For all the return to elected government in 1991, politics in the country has remained stymied by the increasingly widening chasm between the two political parties and especially on account of the frayed personal relations between their two leaders. Khaleda Zia and Sheikh Hasina have alternated as prime ministers (Hasina holds the office at present), but that has been no assurance of democracy digging deeper roots in the country. The BNP boycotted the last parliamentary election as a protest against the ruling Awami League's refusal to agree to the polls being overseen by a neutral administration. For its part, the Awami League, which through the fifteenth amendment to the constitution did away with the provision for a caretaker government to take charge between elections, was dismissive of the BNP's demand. The election saw as many as 153 lawmakers, of a total of 300 (excluding the reserved seats for women in parliament) elected unopposed, giving critics of the government ample reasons to question the legitimacy of the government.
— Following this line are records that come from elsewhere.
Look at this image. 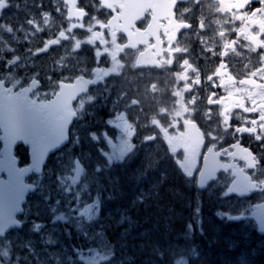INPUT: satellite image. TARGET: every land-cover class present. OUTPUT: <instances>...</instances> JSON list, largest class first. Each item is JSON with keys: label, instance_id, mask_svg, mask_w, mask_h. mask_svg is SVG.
Listing matches in <instances>:
<instances>
[{"label": "flooded vegetation", "instance_id": "1", "mask_svg": "<svg viewBox=\"0 0 264 264\" xmlns=\"http://www.w3.org/2000/svg\"><path fill=\"white\" fill-rule=\"evenodd\" d=\"M219 4L220 11L230 17L226 27H231L232 21L236 27L223 45V57L213 55L202 39L211 36L215 29L210 23L213 16L203 7L204 0L199 3L196 0H0V79L17 89L39 79L41 86L32 96H39L41 100L56 95L64 84L87 79L96 81L74 101L77 118L71 140L51 154L43 174H32L29 181L34 183L35 189L26 200L19 204L20 199L10 200V195L0 194V264H36L39 248L43 250V264H54L58 261L54 257L50 259V255L57 247L79 256L85 264H105L110 257L99 259L97 256L112 254V251L104 253L94 249H104L106 241L110 244V237L106 236V232H110L109 223L116 228L114 242L119 249L115 248V253L124 254L127 241L122 235L123 225L111 217L110 208L127 211L128 200L132 202L130 195L117 187L108 188L103 194L109 198L106 204H101L98 201L100 187L83 185V181L85 174L92 171L97 172L102 183L108 177L128 174V158L132 154L137 157L138 168L134 167L136 172L131 174L145 176L137 187L157 191L161 187L172 188L154 182L160 155L165 161L171 159L169 154L179 155L180 160L190 153L193 170L197 173L198 163L209 148L220 151L221 160L230 168L220 172L217 181L204 191L188 194L191 212L195 205L190 203L197 198L196 193L199 194L197 203L208 212L210 203L217 199L212 186L226 177L229 182L224 187L225 198L241 197L228 192L236 168H244L259 184L264 183V177L257 174L264 164L260 129L264 123V100L252 103L256 88H264V61L260 59L264 55V0H219ZM202 15L205 18H201ZM4 45H14L16 51L27 55L28 62L38 60L39 63L28 69L17 68L20 55L11 53L13 50L5 49ZM250 48L255 50L250 51ZM214 51H221L219 44ZM23 72L24 78L21 77ZM21 79L26 81L22 83ZM59 106L64 108V104ZM192 122L203 134L202 145L191 139ZM111 130L117 136L113 137ZM94 133L106 139L110 148L115 143L126 150L112 163L107 159V169L103 161V140L96 139ZM179 143L181 145L175 148ZM238 144L253 151L254 168L239 157V152L235 151ZM2 147L0 131V157ZM31 151L30 144L19 143L15 147L21 166L30 163ZM57 159L63 164L71 159L69 171L76 172L82 186L76 185L73 189L66 186L67 194L63 195L62 188L53 185L49 191L55 189L59 204L62 198L71 197L72 201L58 212L60 215L50 217L45 215V203H39L48 194L47 186L40 179L49 173V167ZM260 195H264V191L243 199ZM149 199L143 202L147 208L135 218L148 224L156 218L166 219L157 213L155 205L149 204ZM263 201L264 196L256 199L253 206ZM180 204L168 207L180 210ZM70 207H75L74 211H69ZM191 212L186 214V222ZM177 213L167 218L170 223L174 224L175 219L179 224L184 222L182 212ZM70 215H76L75 219L79 218L83 226L79 228ZM58 222L64 234L51 236L50 229ZM198 222L205 220L199 216ZM140 224L149 229L147 223ZM34 225L38 228L33 230ZM143 231L137 228L139 244L145 241ZM29 236L40 237L37 250L29 247L33 244L28 243ZM263 236L264 232H259L256 225L249 242L233 233L230 244L222 249L218 244L221 245L223 232L213 231L211 242L193 244L185 242L186 234L180 231L171 244L180 250L196 251L195 258L187 257L184 264H264ZM156 242L154 239L146 241L149 248L154 247L146 248L145 252L158 251ZM214 253L221 255V263ZM175 262L183 264L180 259Z\"/></svg>", "mask_w": 264, "mask_h": 264}, {"label": "rangeland", "instance_id": "2", "mask_svg": "<svg viewBox=\"0 0 264 264\" xmlns=\"http://www.w3.org/2000/svg\"><path fill=\"white\" fill-rule=\"evenodd\" d=\"M31 28L33 29V26H31ZM5 49H12L13 51L11 53L15 54V55H20L19 56V61L17 62V68H25L28 69L30 65L32 64H38V60H34L31 62H28V59L26 58L27 55H24L17 50V47H15L14 45H12V47L9 45H4ZM22 54V55H21ZM21 77H25V72L22 73ZM48 81H50L48 79ZM259 100H264V88L263 87H257L256 91L254 93V97L252 100V103H256ZM130 118V117H128ZM133 119V118H132ZM130 120V119H129ZM261 132H262V136H263V147H264V123L261 125L260 127ZM96 139H101L103 140V150L102 153L104 155V163L106 164V169L108 168V162L107 159L109 160V162H114L115 158L118 157L121 153L125 154L126 150H124L123 148L117 146L115 143L111 144V148L109 143L106 141V139H102V136L100 134H93ZM111 135L113 137L117 136L116 133H114L111 130ZM181 144H176L175 148H177L178 146H180ZM63 156V155H62ZM179 155H177L175 157V159H179L178 158ZM262 157L264 158V148L262 149ZM192 158L193 156L190 155V153H187L185 155L184 159H180L179 161V166H181L182 171H184V174L186 175L184 178L189 179L190 181V185L191 186H195L196 185V179H194L195 177L197 178V176H195L197 173L194 172L193 170V165H192ZM59 159V158H58ZM55 160L52 164L51 167H49V173L42 177L40 179V182L45 184L47 186L48 189V194L43 197L39 203L42 205V202L45 203L44 205V209L47 212L45 215H49L50 217H54L57 215H60L58 212H60V210L62 208H64L66 205H69L72 201V198L69 197L67 199L62 198L60 201L62 202L61 204H59V197H58V193L55 192H50L49 190L52 189L53 185H59V188H62V192L63 195L67 194L66 192V186H68L70 189H73L76 185H78V188H80L82 186V184L80 185L78 183V176L76 174V172H70L69 168L71 167V163L69 159L68 161H66V164H63L61 160ZM107 173H110L109 171H107ZM258 176L260 178L264 177V164L262 165V168H260V172L257 173ZM102 178L97 177V172L96 171H92L86 174V179L83 181V185H94V186H98L101 189V193H99V197H98V201L101 204H106L107 199L109 198V196L105 197L103 194L104 190H108V188H111L112 190H114L116 187L119 188L120 190L124 191L126 190V194L130 195V198L132 199V207L125 209L127 211H123L122 210H117L118 207H116V209H111V217L115 220V222L117 224L123 225V228L121 229L122 231V235L123 238L127 241L126 244L124 245V247L129 248L130 246H133V249L131 250V252H128L127 254H116L115 252V248L119 249V246L114 242V240L112 239V234L114 232V224L113 223H109L110 226V232L107 233L106 232V236L107 238L110 237V244H107V241L104 244V249L98 248L96 247L94 250H100L104 253H108L112 251V254H99L97 257L100 259H107L108 257H110L109 262H106L105 264H126V261L130 260L133 261L132 258H137L140 254H142L143 257V264H170L171 260L166 257L162 252H158V251H154L152 258L146 259L145 256L143 255V253L145 252L146 248L147 249H152V247H154L153 245L151 246V248H149L146 244V241L150 242L153 241V239H156V234L160 235H164L166 237H170L169 232H171V227H169L167 222H163L161 223L160 220L158 218L154 219V221L152 223H150V226L148 224L147 221H142L141 219H136L134 215L129 214V209H133V211L136 212H140L142 209H144L145 204H143V202H145L146 198H150L155 200V192L153 191H148L145 190L144 188H140L137 187V185L139 184L138 179L136 178L133 189L130 191L128 190V188H126L124 186V181L125 179H117V177L115 176H111L108 177L106 179L105 183H102L101 181ZM131 181L133 179H130ZM229 182V178H224L223 180L217 182L215 185L212 186L211 191H213L215 193V196L217 197V199L213 200L210 203V207L208 212H204V210L201 208L200 204L197 203V199L199 198L198 195L196 193L195 196H197V198L195 197V201L191 202L190 204H194V208H192L193 213L195 214L194 217L189 218L188 223H192L193 221H196V225H198V221H199V216L205 220V222L212 220V214L213 212L216 215H220L223 220L219 221V225L214 226L216 230H220L222 226H226L227 224H235L236 226L239 225L238 227H235V229L233 230V232L237 233L240 237H242L243 239H245L246 242L250 241V235L254 230V226L256 227V222L255 219L253 217L254 212H255V208L253 206V202L258 199L263 197L264 195H260V196H255L252 199H246L244 200L242 197H238L237 200H229L225 198V192H224V187L225 185ZM122 191H119L121 194H123ZM101 194V195H100ZM103 194V195H102ZM124 195V194H123ZM111 198H113V195L110 196ZM218 203L219 208L221 210H217L218 205H216ZM142 205V207H138ZM39 206V205H38ZM166 207V206H165ZM75 207H70L68 210L69 211H74ZM115 210V211H114ZM163 211L165 212L166 209H163ZM168 212H171L170 215L168 217H174L176 216V211L172 208H167ZM114 212H117L118 214H115ZM151 213V212H150ZM152 214V213H151ZM239 215V219L235 220V217ZM71 219H75V217H77L76 215L71 216ZM252 218V219H251ZM76 220V224L77 226L80 228L82 227V223L79 222V218L75 219ZM205 222L202 223L201 226V230L203 231V225H205ZM140 223H147L149 229H144L143 231V235L145 236V241H143V243L139 244L138 239L140 237L139 234H137V228L140 226ZM212 223H210L211 225ZM54 227L50 229L49 234H51V236H55L59 235L62 236L64 234V229L61 227V223H54L53 224ZM143 225V224H141ZM221 225V226H220ZM43 226V225H42ZM219 226V227H218ZM38 227L36 225L33 226V230L37 229ZM165 228V229H164ZM173 228H176V230L181 229V227L179 226V223L176 221V219L174 220V224H173ZM218 228V229H217ZM135 229V230H134ZM187 231H190L189 229H187ZM43 235V232L40 233V236ZM30 238L28 240V243L30 241H32V245H29V247H31L32 249H36V244L37 242L40 240V237H28ZM27 238H24V241L27 242L26 240ZM57 240H59V238H56ZM264 239V236H263ZM171 246H173V244H171ZM63 247H57L53 250V253L50 255V259L52 257H54L56 259V263L54 264H85V261L82 260V258H80L79 256H72L70 255L67 250H64L63 252L60 251L62 250ZM37 250V249H36ZM139 250V251H138ZM187 249H184L183 252L184 253H178L176 256L173 257L172 255V251L169 253L170 258H174L175 261H178L180 258H182L183 256H185V252ZM39 256L38 261L36 262V264H43V250L41 248H39L36 252ZM147 253V251L145 252ZM160 253V255L158 256V254ZM187 262V257L184 258L183 260V264ZM231 262V261H230ZM174 264H181L180 262H175ZM189 264V263H187Z\"/></svg>", "mask_w": 264, "mask_h": 264}, {"label": "water", "instance_id": "3", "mask_svg": "<svg viewBox=\"0 0 264 264\" xmlns=\"http://www.w3.org/2000/svg\"><path fill=\"white\" fill-rule=\"evenodd\" d=\"M3 82L0 83V88L3 87ZM5 96L4 93H0V98ZM57 96L51 101V103L55 104L57 100ZM8 100H4V105H15L11 107H7L6 110H0V127L4 129V137L7 142H9L10 138L13 136V133L17 136L16 142L19 140H24V135L29 136V130H31V136H35L40 134L37 130L41 128L42 122V109L47 107V104L44 107H41L42 104H39L37 101L32 102V109L29 106H26L25 99H22L19 94H10ZM31 109V114H29V110ZM28 111V113H27ZM5 112V114H3ZM16 115V116H15ZM65 130H68V126H65ZM67 139V133H64L62 141L64 142ZM45 152L43 159L45 158ZM17 160L13 156V149L11 158L8 152H6L5 158L0 161V174L3 170H5L8 174V180H6L7 184H21L24 183V177L31 172V169L34 166H37V158L33 159V164L30 167L18 169L17 168ZM221 168V166L216 163L215 158L209 155L206 158V162L204 165V170L200 175L199 185H206L211 179L216 177V173ZM14 171H20L21 175L15 174ZM245 182V180H244ZM242 183V181L240 182ZM260 225L264 226L263 216L258 218Z\"/></svg>", "mask_w": 264, "mask_h": 264}, {"label": "clouds", "instance_id": "4", "mask_svg": "<svg viewBox=\"0 0 264 264\" xmlns=\"http://www.w3.org/2000/svg\"><path fill=\"white\" fill-rule=\"evenodd\" d=\"M197 3L200 2V0H196ZM205 11L208 13V15L213 16L212 20L210 21L211 25H215V29L211 36L203 37L202 39L208 44L209 50L213 51V55H219L223 57L224 55V48L223 45L225 42L228 41V36L232 31H236L235 22L232 21L231 27H226V25H229L230 23V17L229 15L223 13L220 11V4L219 0H204L203 5ZM190 10V9H189ZM218 13V15H216ZM201 18H205L202 17ZM223 33V35H221ZM217 44H219V47L221 48V51L216 52L214 49L217 47ZM255 49H251L250 51H254ZM230 52H232L235 55H241V53L236 52L234 49H229ZM262 61H264V55L260 57ZM247 66V65H246ZM197 74V79H198ZM181 100V104H182ZM211 135V133H209Z\"/></svg>", "mask_w": 264, "mask_h": 264}, {"label": "bare ground", "instance_id": "5", "mask_svg": "<svg viewBox=\"0 0 264 264\" xmlns=\"http://www.w3.org/2000/svg\"><path fill=\"white\" fill-rule=\"evenodd\" d=\"M214 226H216V225H214ZM221 226V225H220ZM239 225H237V227H238ZM219 227V226H218ZM215 228V227H214ZM165 229V228H164ZM218 229V228H217ZM170 234V233H169ZM230 244V243H229ZM213 256H215V257H217V262H219V263H221V255L220 254H218V253H214V255ZM231 258V257H230ZM229 258V259H230ZM232 259V258H231ZM222 261H224V260H222Z\"/></svg>", "mask_w": 264, "mask_h": 264}, {"label": "trees", "instance_id": "6", "mask_svg": "<svg viewBox=\"0 0 264 264\" xmlns=\"http://www.w3.org/2000/svg\"><path fill=\"white\" fill-rule=\"evenodd\" d=\"M180 180H181V178L179 177H176V182H180ZM184 182V181H183ZM169 202H171V204H169ZM168 202V206H171V205H174V206H176V207H178V203L177 202H175V201H169Z\"/></svg>", "mask_w": 264, "mask_h": 264}]
</instances>
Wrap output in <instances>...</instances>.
Sheikh Hasina, who had earlier given the country to understand that the January 2014 election was but a fulfillment of constitutional obligations and thereby hinted at a fresh round of voting at some point, now appears determined not to go for a new election before the term of the present parliament draws to an end in 2019.
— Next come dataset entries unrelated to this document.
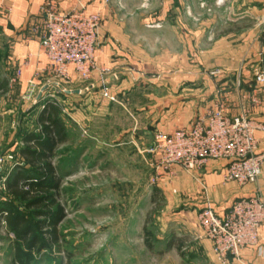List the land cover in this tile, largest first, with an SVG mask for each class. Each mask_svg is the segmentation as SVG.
Wrapping results in <instances>:
<instances>
[{"label":"crops","instance_id":"obj_1","mask_svg":"<svg viewBox=\"0 0 264 264\" xmlns=\"http://www.w3.org/2000/svg\"><path fill=\"white\" fill-rule=\"evenodd\" d=\"M53 1L61 11L84 8L88 14L101 12L104 15L95 59L99 67L108 68L117 77L110 75L107 80L113 92L127 104L121 106L125 110L122 113L135 112L130 126L118 130V147H148L156 127L167 132L190 127L205 107L218 97L227 98L233 115L246 109L252 117L264 123V89L254 92L255 73L264 69V36L261 34L264 0H231L229 14L217 9L215 0ZM45 2L0 0V30L10 39L12 59L18 64L27 63L20 81L22 90L28 92L35 91L37 86L47 87L43 81L49 76V62L41 52L39 40L29 32L40 21ZM200 2L211 7L213 13L198 15L204 12L200 9ZM248 55L253 59L244 63ZM221 56L225 57L224 63L218 61ZM218 68L226 73L224 84L202 73ZM238 75L242 81L239 89L235 87ZM99 81L98 73L85 82L74 77L69 82L84 87L70 88L63 91L65 95L61 98L57 97L72 112L71 120L63 118L69 134L74 116L82 114L85 106L94 99L98 102ZM58 86L59 83L55 82L47 91ZM60 93L56 92V95ZM83 95L87 97L84 101L80 99ZM78 118L85 123V119ZM148 125L149 129L144 127ZM139 131L143 137L138 136ZM258 137L262 138L259 151L263 152L264 136L259 132ZM68 146L66 143L60 147ZM85 151L86 146H82L75 156H71L68 167L74 166L76 161L82 162ZM223 166L222 162L211 163L196 176L178 169L175 194L196 200V214L207 203H212L218 213L224 214L239 198L256 196L264 201V167L258 184L239 187L235 183L223 182ZM196 238L214 260L210 243L199 238L197 228ZM241 259L240 264H264V226L260 231L259 246L244 250Z\"/></svg>","mask_w":264,"mask_h":264},{"label":"rangeland","instance_id":"obj_2","mask_svg":"<svg viewBox=\"0 0 264 264\" xmlns=\"http://www.w3.org/2000/svg\"><path fill=\"white\" fill-rule=\"evenodd\" d=\"M199 6L204 12L198 15L213 13L205 2ZM251 58L248 55L243 62L248 63ZM219 59L225 62L224 56ZM21 65L12 59L10 39L0 30V79L9 80V92L0 93V203L9 200L4 185L7 174L20 163L16 155L21 134L37 130L35 118L46 102H58L61 116L71 120L72 112L64 107L60 96L70 88L84 87L49 74L43 85L50 87L57 82L59 86L37 101L38 92L45 86H37L33 92L22 90L23 71L18 74ZM215 70L202 73L210 75ZM223 72L221 76H210L224 84ZM56 92L61 93L58 96ZM83 96L82 101L87 98ZM116 97V103L100 96L98 102L94 99L85 106L82 114L74 116L75 123H70L69 146L57 149L54 161L64 176L59 200L65 207V218L59 225V248L46 253L40 264H217L208 249L196 241V200L173 193L177 191V179L173 188L151 185L152 166L158 162L150 152L152 142L146 148L118 147V130L130 126L135 112L128 110L129 115L123 114L121 106L127 104ZM144 127L149 129V125ZM141 133L138 136L143 137ZM82 146H86L82 162L68 167L69 158ZM145 229L153 234L149 240L151 248L145 244ZM5 236L0 230V264H17ZM241 258L234 264H240Z\"/></svg>","mask_w":264,"mask_h":264},{"label":"built area","instance_id":"obj_3","mask_svg":"<svg viewBox=\"0 0 264 264\" xmlns=\"http://www.w3.org/2000/svg\"><path fill=\"white\" fill-rule=\"evenodd\" d=\"M111 0H106L110 2ZM217 9L225 8L229 14L231 0H215ZM121 6V3H119ZM201 7H205L202 3ZM104 21L101 12L88 14L84 8L61 11L53 0H46L40 21L29 30L39 40L41 52L49 62L48 73L62 81L74 77L89 81L95 73L100 76V96L104 101L118 102L107 78L108 68L99 67L95 52L100 46V29ZM261 34L264 36V19ZM22 63L18 74H21ZM216 69L211 76H221ZM241 75L235 87L241 88ZM264 89V69L255 73L254 92ZM258 104L256 100H253ZM264 136V123L250 115L246 109L233 115L227 98L218 97L208 104L190 127H178L167 132L156 127L150 152L158 162L151 177V185L172 187L178 169L196 176L211 163H224L221 177L225 183L239 187L258 184L264 167V151L259 147ZM156 159V160H157ZM176 193V191H173ZM199 238L207 240L217 264H234L247 248L258 247L260 231L264 226V201L259 197L239 198L230 209L218 213L207 204L195 216Z\"/></svg>","mask_w":264,"mask_h":264},{"label":"trees","instance_id":"obj_4","mask_svg":"<svg viewBox=\"0 0 264 264\" xmlns=\"http://www.w3.org/2000/svg\"><path fill=\"white\" fill-rule=\"evenodd\" d=\"M8 92L9 80L0 79V93ZM61 114L62 108L56 102H46L35 118L37 130L21 134L16 155L20 163L5 180L9 200L0 203V230L17 264H40L46 253L61 244L59 225L65 218V207L59 198L64 176L59 174L54 159L57 149L70 142ZM144 234L145 244L151 248L153 234L147 229Z\"/></svg>","mask_w":264,"mask_h":264},{"label":"water","instance_id":"obj_5","mask_svg":"<svg viewBox=\"0 0 264 264\" xmlns=\"http://www.w3.org/2000/svg\"><path fill=\"white\" fill-rule=\"evenodd\" d=\"M47 89H48V87H44V88L42 89L41 93H40L39 96H38L37 101H40V100H41L43 93H44L45 91H47Z\"/></svg>","mask_w":264,"mask_h":264}]
</instances>
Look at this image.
The government's political propensities apart, Prime Minister Sheikh Hasina has effectively taken steps to free the country of the questionable legacy it was put into over the twenty one years between the fall of the government of Sheikh Mujibur Rahman and the rise of her own administration through the election of June 1996. For one thing, her first government (1996-2001) repealed the indemnity ordinance, paving the way for a trial of the assassins of her father. Five of them were tried and executed. Five others, handed down capital punishment, remain fugitive, with at least a couple of them holed up in the United States and Canada. For another, the Awami League, having committed itself to ensuring a trial of the war criminals of 1971 — right wing political elements who, as part of the extremist Jamaat-e-Islami, collaborated with the Pakistan army in the genocide of Bengalis — initiated the process of justice through putting in place the relevant laws relating to the trials. The government oversaw the setting up of war crimes tribunals, which have so far sent five of the war criminals to death, despite protests from such bodies as Amnesty International and Human Rights Watch. Among those walking the gallows was a senior BNP figure who had served Khaleda Zia as her advisor on parliamentary affairs.

Forty five years after 1971, democratic politics remains a tentative affair. Even so, the popular yearning for good governance, the acknowledgment by the politicians that substantive change is called for, the emphasis on civil liberties and rule of law by citizens and institutions across the board are all a guarantee that Bangladesh is out of the woods. Its economy remains steady; its diplomacy operates on firmer ground; its social fabric remains a work in progress.

Syed Badrul Ahsan, a senior columnist with bdnews24.com, is an author, political commentator, and a literary critic, and has had a three-year stint as a senior diplomat.